It was Machel Montano against himself yesterday at the Queen's Park Savannah, Downtown Port of Spain, Adam Smith Square and Victoria Square as his Road March contender, the melodious "Band of the Year" featuring Patrice Roberts, edged ahead of his dizzying "Scandalous".
By Roxanne StapletonShurwayne Winchester's "Ah Cyar Wait" was a distant third.
At the Savannah, revellers jumped, pranced and shook their waistlines as they proclaimed after the song's composer Kernell Roberts that their respective band was going to take the coveted "Band of the Year" title.
And in sharp contrast to years gone by, there was a steady and swift flow of bands across the Savannah stage as leaders took seriously the new regulation that they would have points deducted from their overall total if they dawdled on stage and, generally, seemed to collaborate with the National Carnival Commission's new rules which, indeed, they had a hand in making.

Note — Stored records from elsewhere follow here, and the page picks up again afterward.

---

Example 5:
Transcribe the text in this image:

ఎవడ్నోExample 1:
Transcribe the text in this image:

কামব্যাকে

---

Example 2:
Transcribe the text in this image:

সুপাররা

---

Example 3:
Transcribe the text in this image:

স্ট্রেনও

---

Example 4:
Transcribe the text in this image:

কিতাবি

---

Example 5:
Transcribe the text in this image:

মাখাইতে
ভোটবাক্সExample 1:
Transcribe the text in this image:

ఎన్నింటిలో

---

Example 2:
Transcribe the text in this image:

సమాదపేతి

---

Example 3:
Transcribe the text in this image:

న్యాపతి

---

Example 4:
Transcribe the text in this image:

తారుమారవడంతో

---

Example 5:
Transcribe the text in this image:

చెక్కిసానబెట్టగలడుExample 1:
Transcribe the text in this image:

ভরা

First to cross the Savannah at 8:05 a.m. was Trini Revellers' Rome the Empire, a splendidly colourful carnivalesque depiction of a Rome that never really was. Nevertheless, it is one of the front-runners in the Band of the Year competition.

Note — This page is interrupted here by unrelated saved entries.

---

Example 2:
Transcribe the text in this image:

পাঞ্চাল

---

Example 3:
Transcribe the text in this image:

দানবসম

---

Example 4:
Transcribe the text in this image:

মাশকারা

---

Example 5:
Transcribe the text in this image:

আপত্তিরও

By 9:30 a.m. the third band, Legacy and its presentation Kingdom graced the stage, keeping its tradition of opening choreography alive. This was followed by a burst of masqueraders in gay abandon as they played their mas for the last time across the Savannah's stage.
With the tail end of Kingdom on stage at 10:20 a.m., the rains came for all of five minutes, but did not dampen the spirits of those on parade. If anything, it only spurred them to jump more.
The day's first resounding applause came at the end of Mac Farlane's stand-out presentation,Threads of Joy.
Reminiscent of the intricately ornate mas of yesteryear, Mac Farlane simply outdid himself as each section of his band garnered both crowd appeal and approval.
Threads of Joy opened with a theatrical display which had actors dressed in white rolling onstage a globe and carrying large white circles.
The circles were dyed in the hues of the various sections, as the actors took turns bathing each other, sharing their various colours, symbolic of the global mix-those threads of joy.
Mac Farlane entered with splendid earthy tones, plunging into mild pastels and then delving into rich flashes of colour, capturing the imagination of all present with his varied forms and shapes.
Tribe summoned all that lay beneath to rise to the surface, as its revellers took to the stage and Island People's The Enchanted Forest, Skandal Us' Havana, Harts' Voyage BC, Two Peas and D Pod's Colourseum, Rampage's The King and I and Stampede's Wings of Spring delivered the ever popular "bikini and beads" mas on what was to be the last romp across this particular Savannah stage.
As our press-time deadline approached both Minshall's Sacred Heart and Poison's Dreams: Beyond Your Wildest were yet to cross the stage but both inside and outside the Savannah Trinbagonians were letting go in the las' lap for the Savannah.